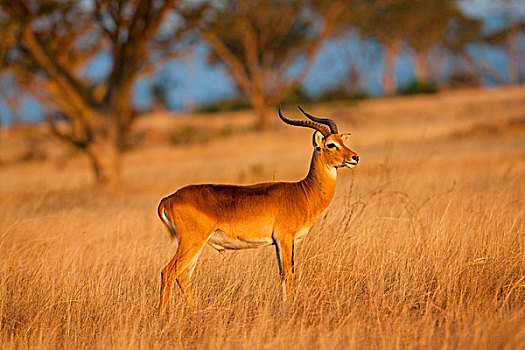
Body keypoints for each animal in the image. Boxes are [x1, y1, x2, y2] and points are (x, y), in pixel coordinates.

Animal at [158, 106, 358, 312]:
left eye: (342, 141)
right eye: (331, 144)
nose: (355, 157)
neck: (303, 193)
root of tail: (170, 198)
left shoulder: (278, 243)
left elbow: (281, 274)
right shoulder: (285, 239)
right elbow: (288, 273)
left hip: (195, 245)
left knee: (183, 276)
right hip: (191, 242)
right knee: (168, 272)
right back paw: (163, 316)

## PROMPT
All lines from the one containing "left eye: (342, 141)" to the last line above should be reproduced exactly, and no other lines should be given.

## RESPONSE TO THE TASK
left eye: (342, 141)
right eye: (331, 144)
nose: (355, 157)
neck: (303, 193)
root of tail: (170, 198)
left shoulder: (278, 243)
left elbow: (281, 274)
right shoulder: (285, 239)
right elbow: (288, 273)
left hip: (195, 245)
left knee: (183, 276)
right hip: (191, 242)
right knee: (168, 272)
right back paw: (163, 316)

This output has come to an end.